Find a balls speed at a certain time with impulse chart

[Ally385]

Homework Statement

A 0.155-kg ball, moving in the positive direction at 13 m/s, is acted on by the impulse shown in the graph below. What is the ball's speed at 4.0 s?

The graph is attached below.

Homework Equations

J = F Δt

The Attempt at a Solution

I thought that it might be zero because at 4 seconds the force is zero but now I look at it again and I'm thinking the equation might be 0 = 4-0 so the speed would be -4 but that doesn't make since.

 

[HallsofIvy]

Acceleration is proportional to force so acceleration is 0 when force is 0, not velocity. Any velocity increased by the acceleration when force is non-zero is retained when the force returns to 0. "F= ma", of course, so a= F/m and then velocity is the the integral of acceleration. In this problem, rather than finding the equations of those lines and integrating, because the integral can be interpreted as "area under the curve" the velocity is the area of that triangle.

 

[Ally385]

So that would be 2 right? It said that's the wrong answer. Should I not have multiplied the height as 2?

 

[Mandelbroth]

Homework Statement

A 0.155-kg ball, moving in the positive direction at 13 m/s, is acted on by the impulse shown in the graph below. What is the ball's speed at 4.0 s?

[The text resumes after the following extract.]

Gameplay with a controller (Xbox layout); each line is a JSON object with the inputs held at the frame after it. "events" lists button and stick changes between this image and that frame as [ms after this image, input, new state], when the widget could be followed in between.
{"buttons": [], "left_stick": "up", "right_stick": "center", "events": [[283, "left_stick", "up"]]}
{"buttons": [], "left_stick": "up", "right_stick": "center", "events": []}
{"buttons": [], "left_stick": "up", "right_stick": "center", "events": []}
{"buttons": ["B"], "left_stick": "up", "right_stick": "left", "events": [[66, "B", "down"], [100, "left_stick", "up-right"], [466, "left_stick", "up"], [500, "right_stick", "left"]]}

\vec{J} = Δ\vec{p} = \vec{F}Δt. It looks to me like the impulse is 2 kg m/s.

Thus, \vec{J} = \vec{p}_{final} - \vec{p}_{initial} = m(\vec{v}_{final} - \vec{v}_{initial}). Solve for \vec{v}_{final}

Hint: Because F = 0 over the interval [3, ∞), the acceleration is 0 in that interval as well. Thus, the velocity is the same at t = 3 as it is at t = 4.